А дальше был 1935-й год, когда для своей следующей постановки он избрал сценарий Ржешевского «Бежин луг». Я полагаю, что — помимо всего прочего — одним из тех мотивов, которые определили этот выбор Эйзенштейна, была возникшая возможность ответить довженковской «Земле» на той же самой территории деревенской темы. Сегодня, видя на экране остановленные кадры «Бежина луга» (первого варианта фильма), мы обнаруживаем не только композиционные переклички с кадрами «Да здравствует Мексика!», но — в неменьшей мере — преображенную, но достаточно узнаваемую стилистику довженковской «Земли». Преемственность «Бежина луга» от «Земли» гораздо более заметна, более велика и значительна, нежели преемственность от «Генеральной линии». Это относится и к визуальной антропологии персонажей фильма, и к поэтике пейзажа, вообще к теме природы, обретшей в кадрах «Бежина луга» полное и прекрасное дыхание; это относится и к мифологическому «слою» фильма (тут таится еще нераскрытая тема новых исследований). Можно обнаружить и немало прямых реминисценций — чего стоят вполне «довженковские» кадры со встрепенувшимися лошадьми... Здесь нет места разворачивать все возможные сопоставления — можно только наметить. И по необходимости напомнить о том, что и «Бежин луг» Эйзенштейну завершить не довелось.

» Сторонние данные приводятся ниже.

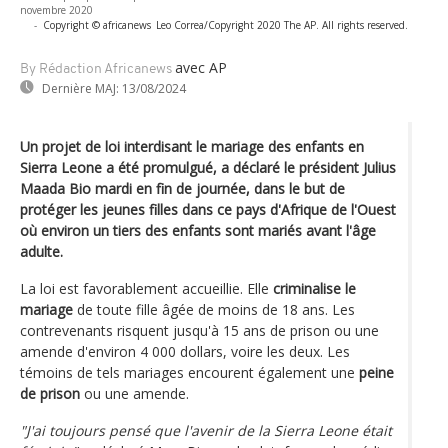
novembre 2020
-
Copyright © africanews
Leo Correa/Copyright 2020 The AP. All rights reserved.
avec AP
By Rédaction Africanews
Dernière MAJ:
13/08/2024
Un projet de loi interdisant le mariage des enfants en
Sierra Leone a été promulgué, a déclaré le président Julius
Maada Bio mardi en fin de journée, dans le but de
protéger les jeunes filles dans ce pays d'Afrique de l'Ouest
où environ un tiers des enfants sont mariés avant l'âge
adulte.
La loi est favorablement accueillie. Elle
criminalise le
mariage
de toute fille âgée de moins de 18 ans. Les
contrevenants risquent jusqu'à 15 ans de prison ou une
amende d'environ 4 000 dollars, voire les deux. Les
témoins de tels mariages encourent également une
peine
de prison
ou une amende.
"J'ai toujours pensé que l'avenir de la Sierra Leone était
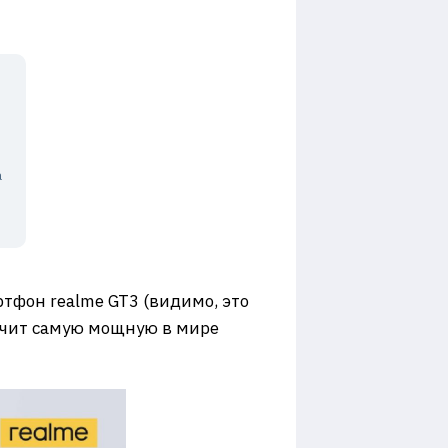
а
тфон realme GT3 (видимо, это
лучит самую мощную в мире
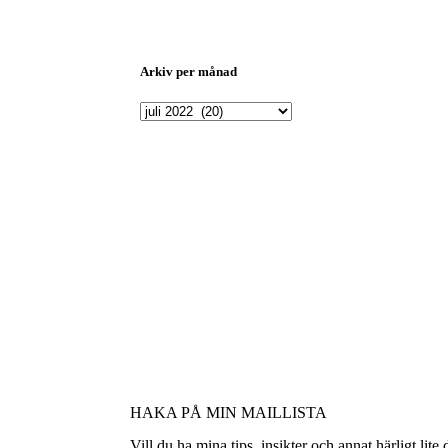
Arkiv per månad
HAKA PÅ MIN MAILLISTA
Vill du ha mina tips, insikter och annat härligt li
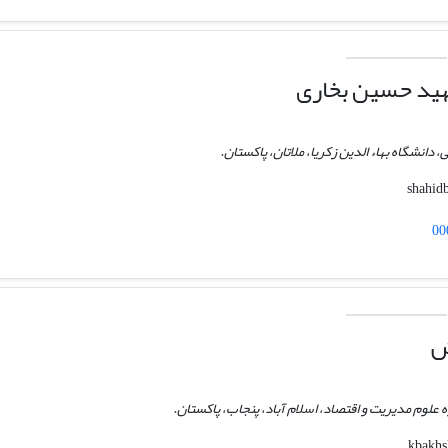
ید حسین بخاری
دانشگاه بهاء الدین زکریا، ملاتان، پاکستان.
00
ش
ه علوم مدیریت و اقتصاد، اسلام آباد، پنجاب، پاکستان.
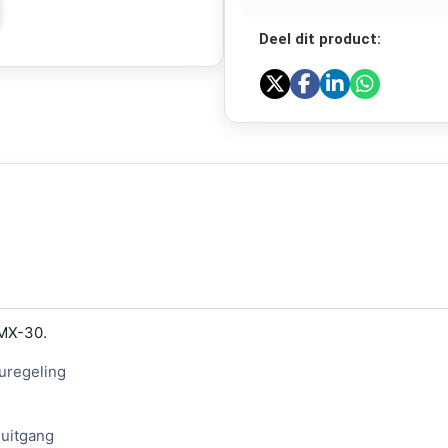
Deel dit product:
MMX-30.
uregeling
 uitgang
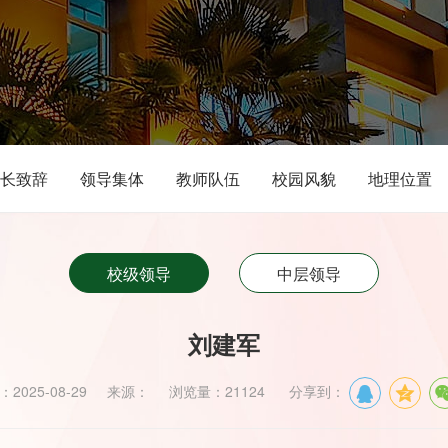
长致辞
领导集体
教师队伍
校园风貌
地理位置
校级领导
中层领导
刘建军
：2025-08-29 来源： 浏览量：21124 分享到：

Когда я просматривал в связи с «Землей» эйзенштейновские тексты (не только опубликованные в шеститомнике), я не обнаружил почти ничего, что хотя бы вскользь касалось этого довженковского фильма. Широко известна статья, в которой Эйзенштейн с восторгом вспоминает о первом просмотре «Звенигоры». Известен прямо-таки экстатически-восторженный отзыв, написанный после первого просмотра «Арсенала». Известно безоговорочное восхищение Эйзенштейна по поводу пролога к фильму «Иван», высказанное не один раз. Известны воодушевленные слова по поводу «Щорса». А о «Земле» — только одно упоминание в позднейшей статье «Диккенс, Гриффит и мы». Это довольно известный пассаж — критический анализ, которому Эйзенштейн подверг один эпизод из «Земли», представлявшийся ему заведомо неудачным по композиционному и монтажному построению: Наталка в хате после смерти Василя (то, что вошло в словесный обиход под знаковым наименованием «Голая баба»). Здесь достаточно подробно и достаточно обоснованно говорится о просчетах, допущенных режиссером в данном отдельном случае. Больше Эйзенштейн не оставил ни единого слова, сказанного о «Земле».
Я думаю, что мы имеем дело со своего рода болевой точкой во взаимоотношениях двух художников. Перед нами далеко еще не раскрытый, во многом потаенный, эпизод творческой эволюции Эйзенштейна. Если пользоваться языком обыденного здравого смысла, то тут возможны и такие слова, как ревность и зависть. Впрочем, автору «Моцарта и Сальери» принадлежит афоризм: «Зависть — сестра соревнования, следственно из хорошего роду» [5]. Но дело не только в этом. Судя по всему, шедевр Довженко помнился и осознавался Эйзенштейном в некоем фатальном соотнесении с двумя катастрофами: незавершенностью мексиканского фильма и гибелью «Бежина луга». Разумеется, ни Довженко, ни «Земля» в этом никак не повинны. Но ассоциация по смежности может, как известно, превращаться для человеческого, а тем более для художнического сознания, в незаживающую рану.
Козлов Л.К. «Земля» Довженко и творческий опыт Эйзенштейна // Киноведческие записки. — 1994. — № 23.
БИБЛИОГРАФИЯ
1. Аксенов И. А. Сергей Эйзенштейн. Портрет художника. М., 1991, с. 101-102.
2. Пудовкин Вс. Собр. соч. в 3-х тт. Т. 2. М., 1975, с. 173.
3. См., например: Аксенов И. А., цит. соч., с. 100-101.
4. «Киноведческие записки», № 19 (1993), с. 90.
5. Пушкин А. С. Полное собр. соч. в 10-ти тт. Т. VII. M., 1958, с. 515.